There is a reason for the growing antagonism against liberty on campuses across the nation: Karl Marx didn’t believe in the power of ideas and neither do his Leftist worshippers. Marx, in his essay “The German Ideology,” claimed that “when reality is depicted, philosophy as an independent branch of knowledge loses its medium of existence:” Marx is an empiricist, and his claim (one that is itself, ironically, philosophical) is that only that which is material is real. Ideas, says Marx, are just the theories of the rich and powerful used to justify their power and to perpetuate (your) subjugation. Marx can’t prove that claim, because that requires philosophical argument, the very thing he eschews, but that doesn’t mean you can’t be convinced that Marx is right. Black Lives Matter protests demand, whereas MLK convinced and inspired: the world of MLK is one where words have power, the world of BLM is largely one where the only power is physical power. And so a vast majority of students on campuses today do, in fact, believe Marx is right: not because they have deeply wrestled with his assumptions and find them to be rigorous and compelling, but rather because they have been taught that power is the only reality. Seize the means, says Marx, and so we do.

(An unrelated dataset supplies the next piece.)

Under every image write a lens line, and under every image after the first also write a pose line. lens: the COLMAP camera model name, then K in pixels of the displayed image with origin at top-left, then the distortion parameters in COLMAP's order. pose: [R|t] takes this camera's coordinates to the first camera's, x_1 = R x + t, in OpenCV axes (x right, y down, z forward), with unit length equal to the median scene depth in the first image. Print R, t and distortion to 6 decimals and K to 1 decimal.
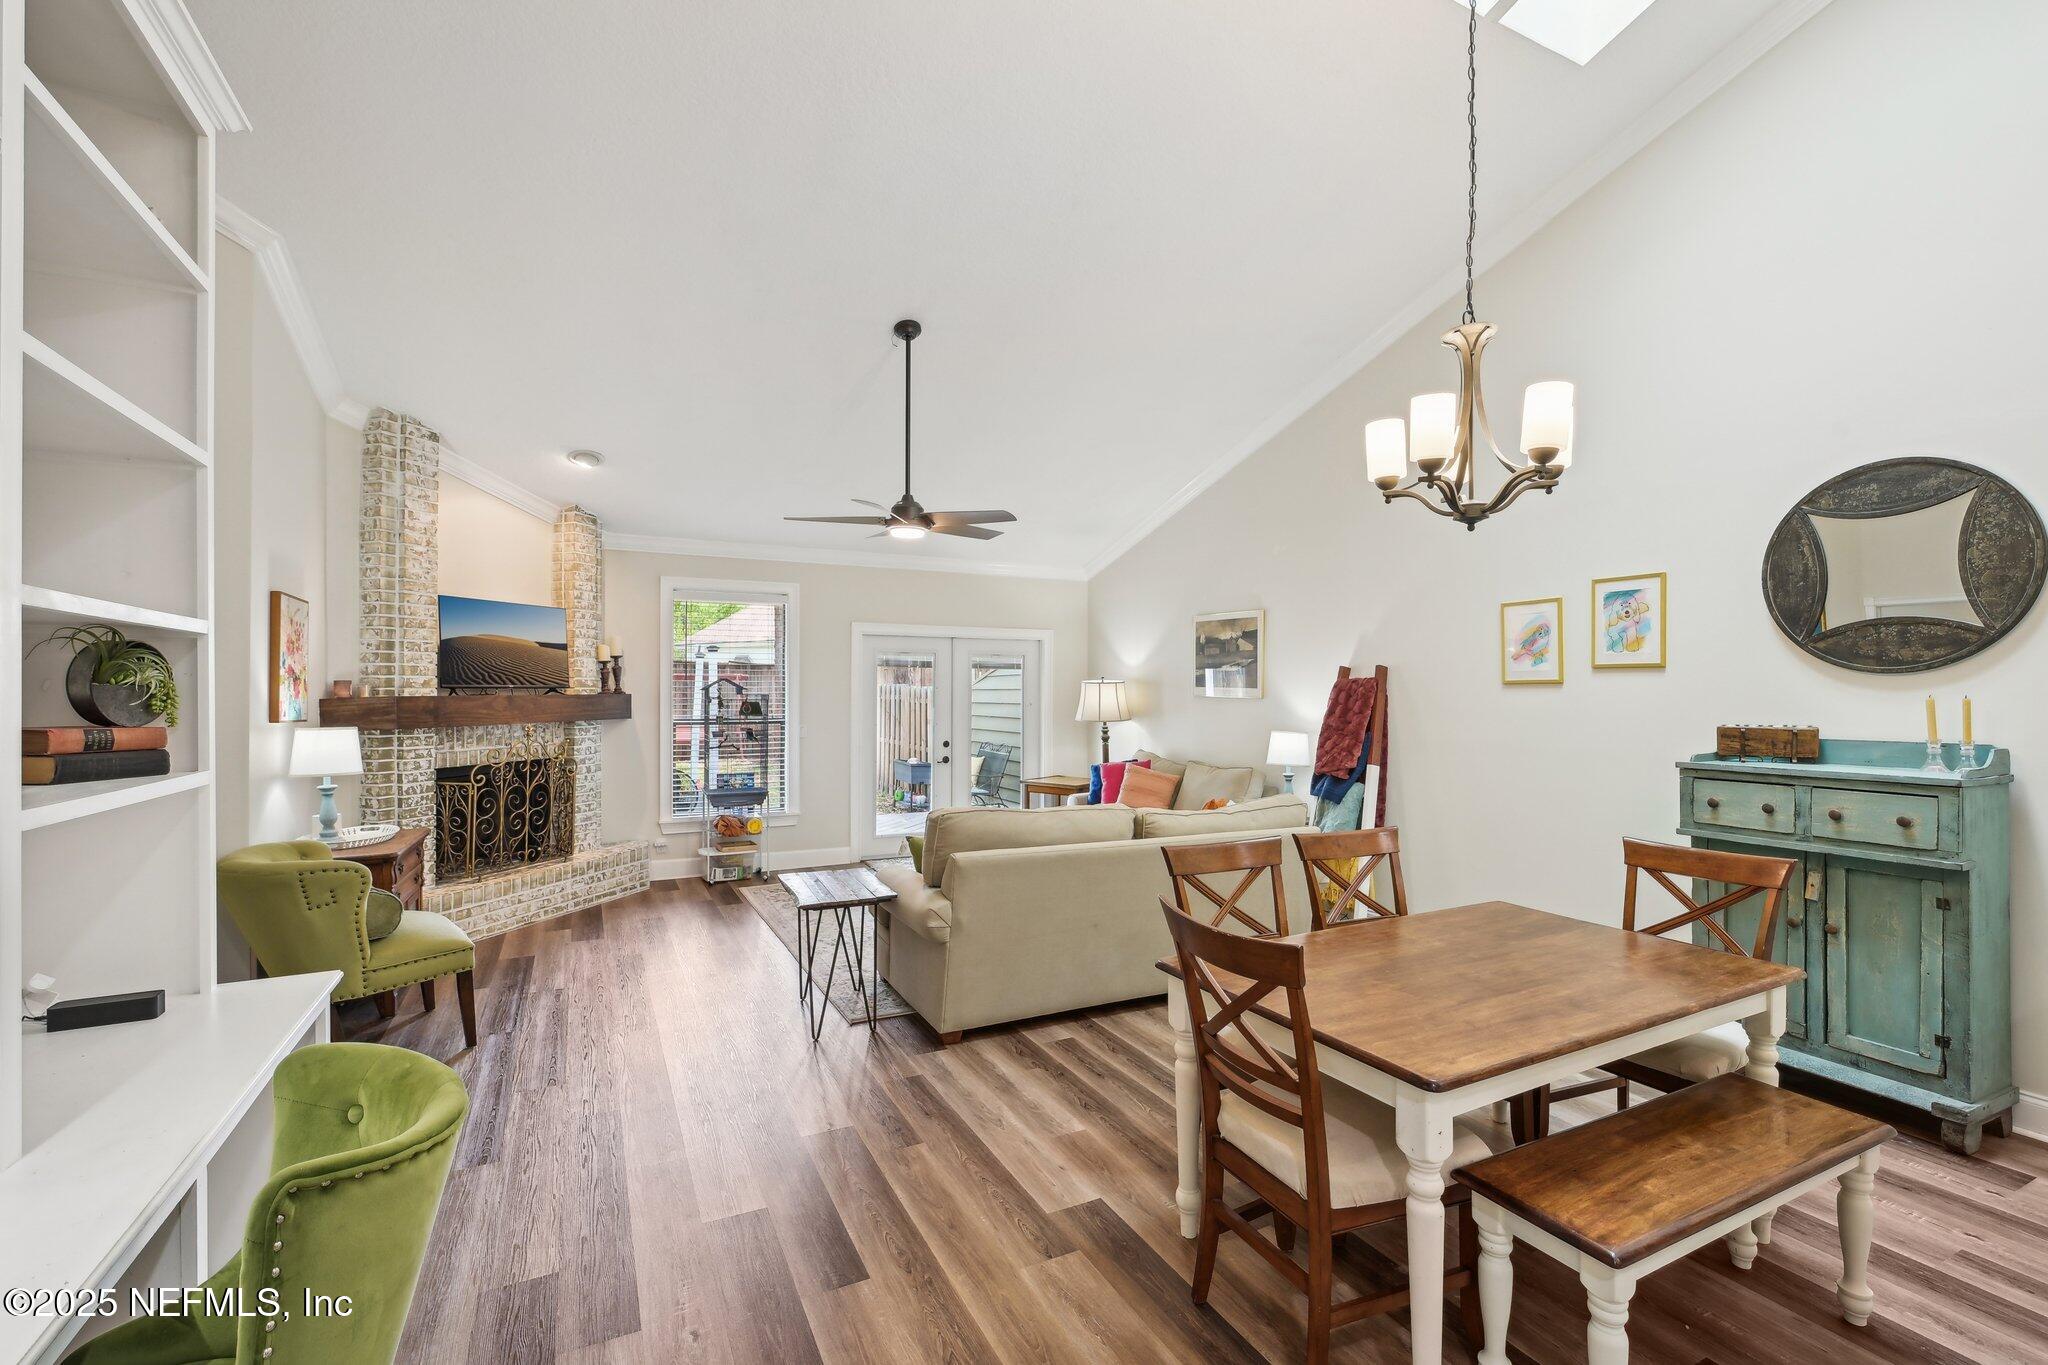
lens RADIAL K [[906.6, 0, 1033.7], [0, 906.6, 688.1], [0, 0, 1]] dist [-0.000134, -0.000061]
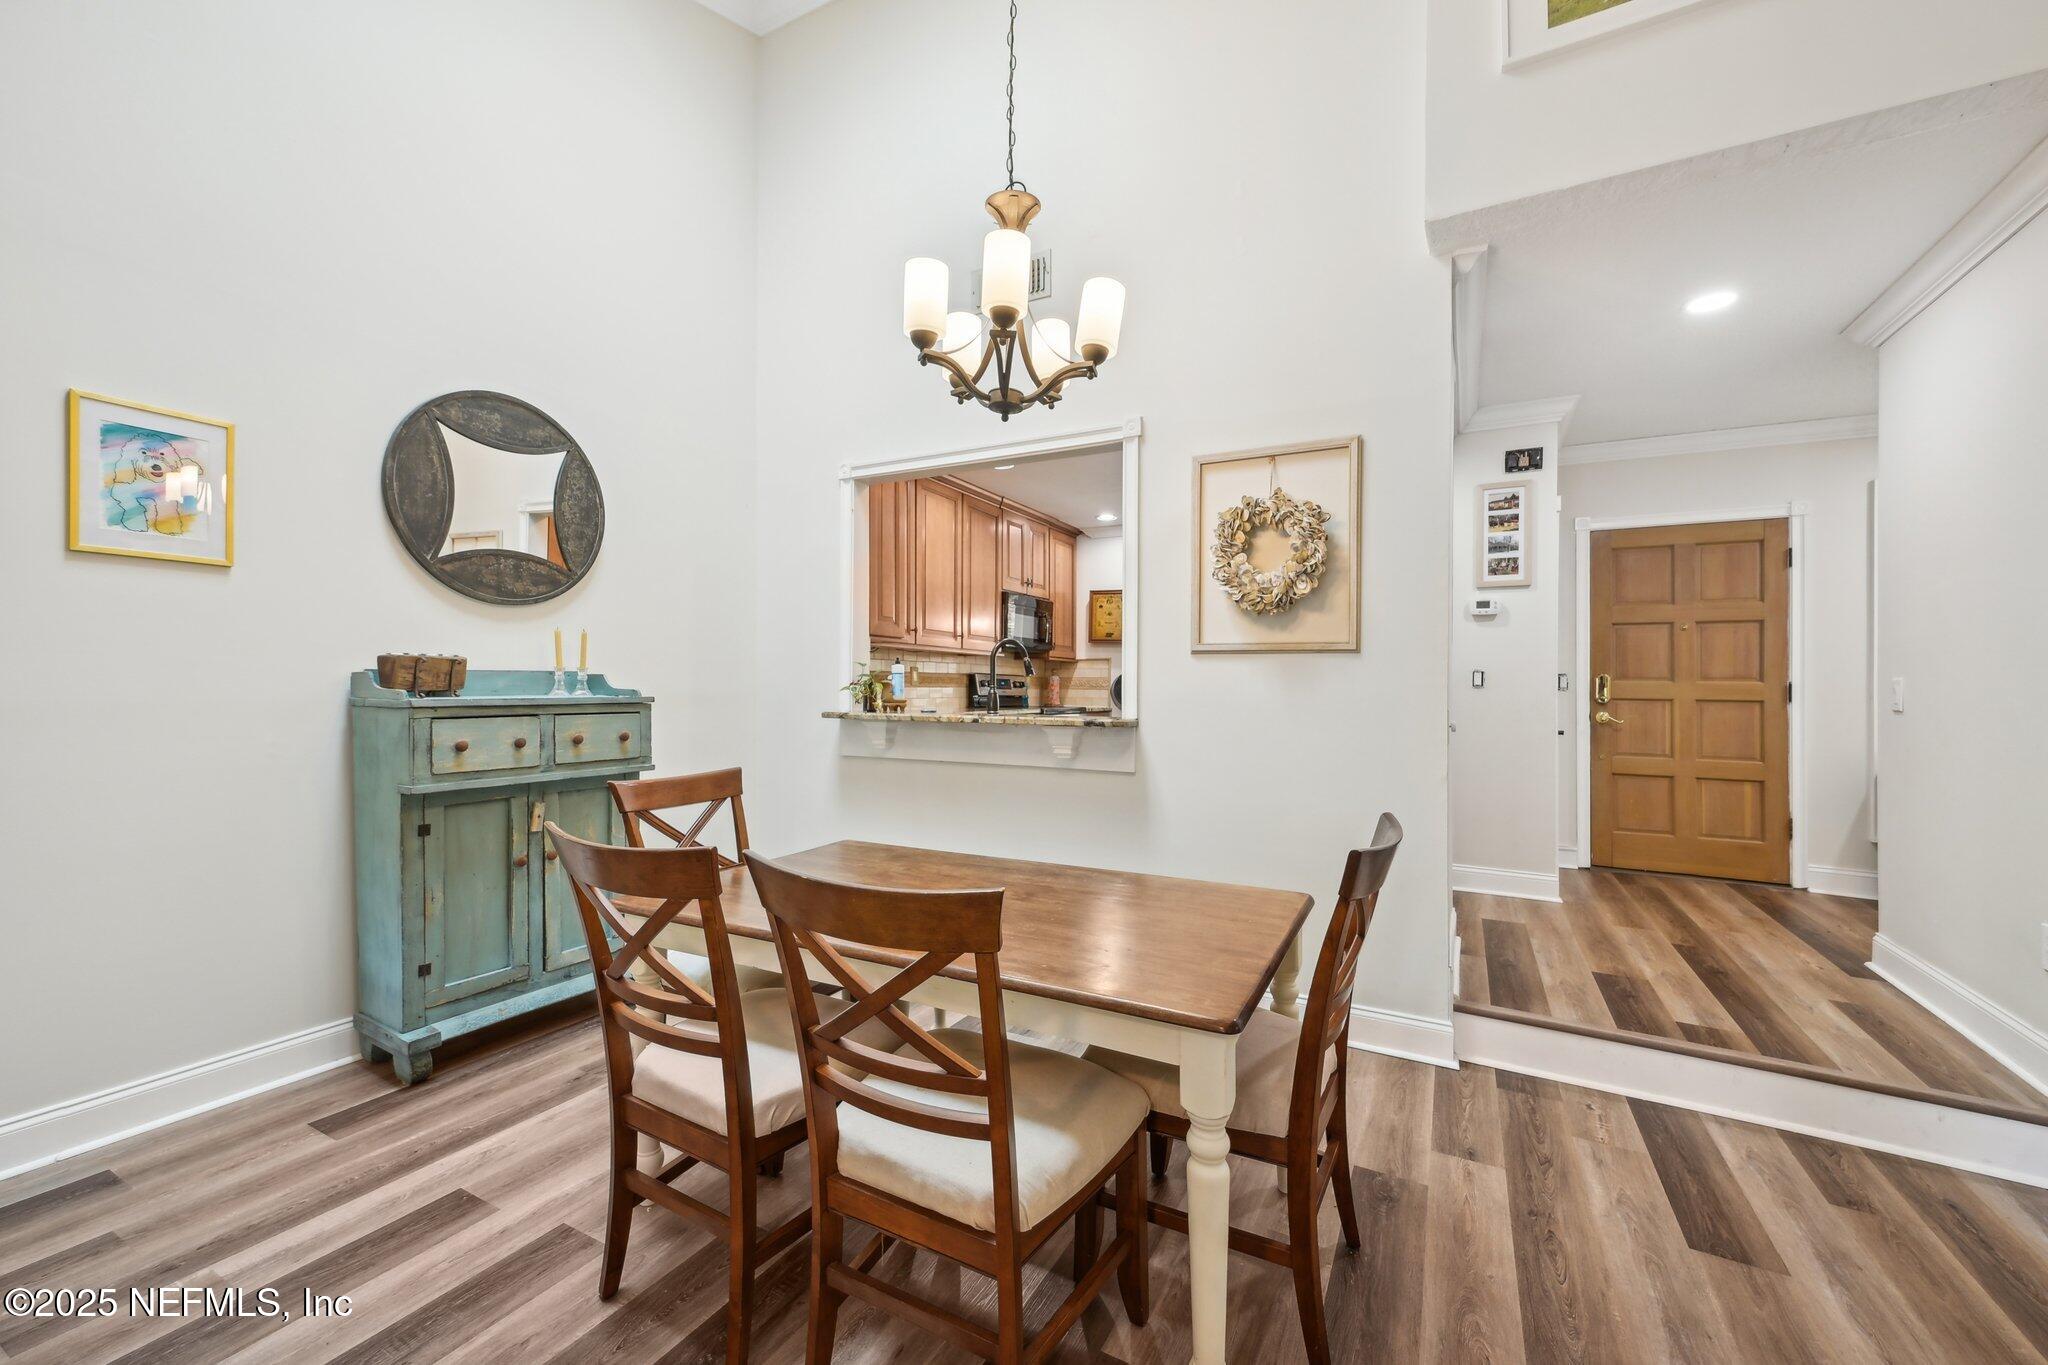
lens RADIAL K [[812.7, 0, 1026.3], [0, 812.7, 694.9], [0, 0, 1]] dist [0.000959, 0.000066]
pose [[-0.571840, -0.017993, 0.820168, -0.152059], [-0.011569, 0.999837, 0.013868, 0.066381], [-0.820284, -0.001559, -0.571955, 1.037633]]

To the precise extent that students have been born and raised in the milieu of cultural marxism, those students aren’t interested in dialogue and argument: they don’t champion free speech as the tried-and-trued method for changing minds. In other words, today’s liberal students aren’t actually interested in being liberal. It’s classical liberalism, the child of Enlightenment liberals like Voltaire, that tells us that the free play of ideas can lead to human flourishing. The founding of America surely rested on that liberalism. What was the process of drafting the Constitution if not a long, wearisome debate on what forms of government our new nation should take? What are The Federalist Papers if not Hamilton, Madison, and Jay trying to convince the fledgling nation of the merits of a strong executive branch by means of polished argumentation? Liberal students of today have been taught that liberalism is a lie, that the only reality is power, that the best way to overcome a commentator who says things you don’t like is to drown out his voice or fight him with fists rather than words.
The Athenians killed Socrates but we still read his philosophy today. As that great liberal comic book writer Alan Moore shows us in “V for Vendetta,” you can kill a man but an idea can live forever. I mention Moore because he helps us formulate a response to cultural marxism. The contemporary conundrum is, how do you talk to a student who doesn’t believe in talking? Marx said all art is false consciousness produced by the bourgeoisie: but even if we believe him (and I’m not convinced most of us do), we still go to see “Wonder Woman” in the theaters. Art, then, might very well become the last bastion of liberty, the last place we can defend ideas against the maxims of those who believe only in power. But however we go about convincing others that cultural marxism is a lie, it is important that we do indeed expose that lie. There might be steep costs in making that argument to an increasingly angry populace, but we must have courage, for what we are arguing for is nothing less than the preservation of our increasingly fragile liberal democracy. Let us not succumb to cultural marxism: we are Americans, after all, and the very existence of our nation is a reminder that ideas have consequences, and reasoned speech really can change the world.